→ **Your task**:
Nothing should differ between your answer and the records below.

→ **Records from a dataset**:

+ + + +

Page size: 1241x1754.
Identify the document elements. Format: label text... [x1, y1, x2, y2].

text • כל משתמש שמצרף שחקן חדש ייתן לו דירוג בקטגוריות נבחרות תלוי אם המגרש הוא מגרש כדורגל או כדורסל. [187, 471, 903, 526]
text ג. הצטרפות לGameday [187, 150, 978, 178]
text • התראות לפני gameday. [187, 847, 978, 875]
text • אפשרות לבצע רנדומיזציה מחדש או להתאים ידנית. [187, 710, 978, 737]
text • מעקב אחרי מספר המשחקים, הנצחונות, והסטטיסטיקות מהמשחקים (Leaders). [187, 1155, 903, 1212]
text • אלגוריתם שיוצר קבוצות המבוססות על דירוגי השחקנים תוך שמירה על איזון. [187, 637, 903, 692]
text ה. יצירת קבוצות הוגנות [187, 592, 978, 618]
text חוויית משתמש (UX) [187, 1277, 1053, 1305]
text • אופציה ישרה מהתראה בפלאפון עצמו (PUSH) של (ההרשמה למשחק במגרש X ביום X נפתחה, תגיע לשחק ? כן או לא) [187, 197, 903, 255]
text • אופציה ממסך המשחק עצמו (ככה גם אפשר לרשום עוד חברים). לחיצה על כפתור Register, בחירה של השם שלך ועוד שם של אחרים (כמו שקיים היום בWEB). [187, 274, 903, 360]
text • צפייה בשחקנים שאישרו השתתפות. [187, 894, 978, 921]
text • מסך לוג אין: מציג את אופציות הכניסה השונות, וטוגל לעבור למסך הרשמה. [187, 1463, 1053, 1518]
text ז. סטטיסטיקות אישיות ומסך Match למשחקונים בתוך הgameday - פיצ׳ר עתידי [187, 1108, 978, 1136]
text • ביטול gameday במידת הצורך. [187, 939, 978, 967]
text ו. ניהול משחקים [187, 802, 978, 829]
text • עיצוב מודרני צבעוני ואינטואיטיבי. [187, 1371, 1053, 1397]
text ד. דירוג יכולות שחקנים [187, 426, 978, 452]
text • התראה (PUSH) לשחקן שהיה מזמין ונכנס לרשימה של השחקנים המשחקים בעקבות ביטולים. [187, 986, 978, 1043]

+ + + +

→ **Your response**:
Page size: 1241x1754.
Identify the document elements. Format: label text... [x1, y1, x2, y2].

text • כל משתמש שמצרף שחקן חדש ייתן לו דירוג בקטגוריות נבחרות תלוי אם המגרש הוא מגרש כדורגל או כדורסל. [187, 471, 903, 526]
text ג. הצטרפות לGameday [187, 150, 978, 178]
text • התראות לפני gameday. [187, 847, 978, 875]
text • אפשרות לבצע רנדומיזציה מחדש או להתאים ידנית. [187, 710, 978, 737]
text • מעקב אחרי מספר המשחקים, הנצחונות, והסטטיסטיקות מהמשחקים (Leaders). [187, 1155, 903, 1212]
text • אלגוריתם שיוצר קבוצות המבוססות על דירוגי השחקנים תוך שמירה על איזון. [187, 637, 903, 692]
text ה. יצירת קבוצות הוגנות [187, 592, 978, 618]
text חוויית משתמש (UX) [187, 1277, 1053, 1305]
text • אופציה ישרה מהתראה בפלאפון עצמו (PUSH) של (ההרשמה למשחק במגרש X ביום X נפתחה, תגיע לשחק ? כן או לא) [187, 197, 903, 255]
text • אופציה ממסך המשחק עצמו (ככה גם אפשר לרשום עוד חברים). לחיצה על כפתור Register, בחירה של השם שלך ועוד שם של אחרים (כמו שקיים היום בWEB). [187, 274, 903, 360]
text • צפייה בשחקנים שאישרו השתתפות. [187, 894, 978, 921]
text • מסך לוג אין: מציג את אופציות הכניסה השונות, וטוגל לעבור למסך הרשמה. [187, 1463, 1053, 1518]
text ז. סטטיסטיקות אישיות ומסך Match למשחקונים בתוך הgameday - פיצ׳ר עתידי [187, 1108, 978, 1136]
text • ביטול gameday במידת הצורך. [187, 939, 978, 967]
text ו. ניהול משחקים [187, 802, 978, 829]
text • עיצוב מודרני צבעוני ואינטואיטיבי. [187, 1371, 1053, 1397]
text ד. דירוג יכולות שחקנים [187, 426, 978, 452]
text • התראה (PUSH) לשחקן שהיה מזמין ונכנס לרשימה של השחקנים המשחקים בעקבות ביטולים. [187, 986, 978, 1043]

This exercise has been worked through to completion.